(Stored items)
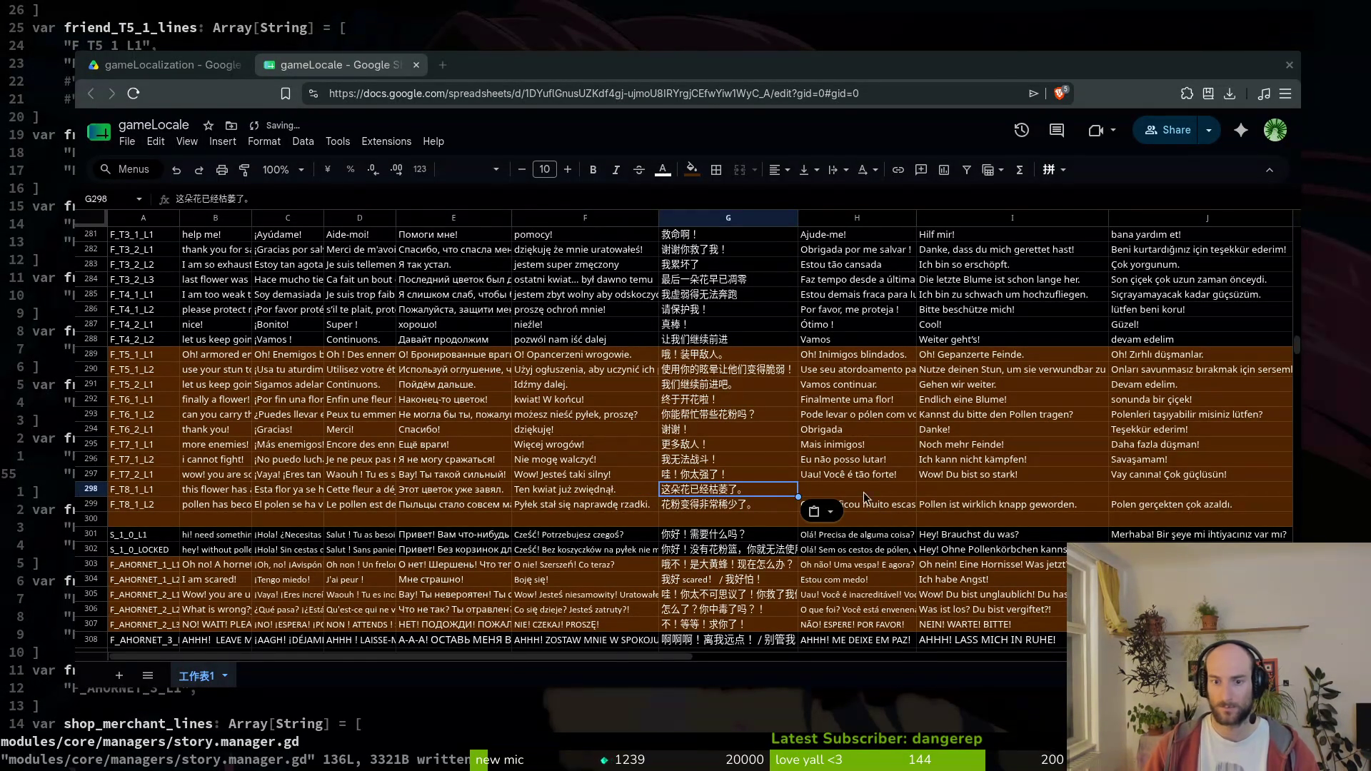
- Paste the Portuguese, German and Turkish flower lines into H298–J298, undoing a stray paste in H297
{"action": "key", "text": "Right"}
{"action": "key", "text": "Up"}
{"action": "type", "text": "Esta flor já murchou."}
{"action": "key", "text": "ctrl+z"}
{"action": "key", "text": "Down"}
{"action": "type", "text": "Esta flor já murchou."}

• **Activity**
The answer must consist of every line above that holds the string "text", copied exactly.

• **Answer**
{"action": "key", "text": "Right"}
{"action": "key", "text": "Up"}
{"action": "type", "text": "Esta flor já murchou."}
{"action": "key", "text": "ctrl+z"}
{"action": "key", "text": "Down"}
{"action": "type", "text": "Esta flor já murchou."}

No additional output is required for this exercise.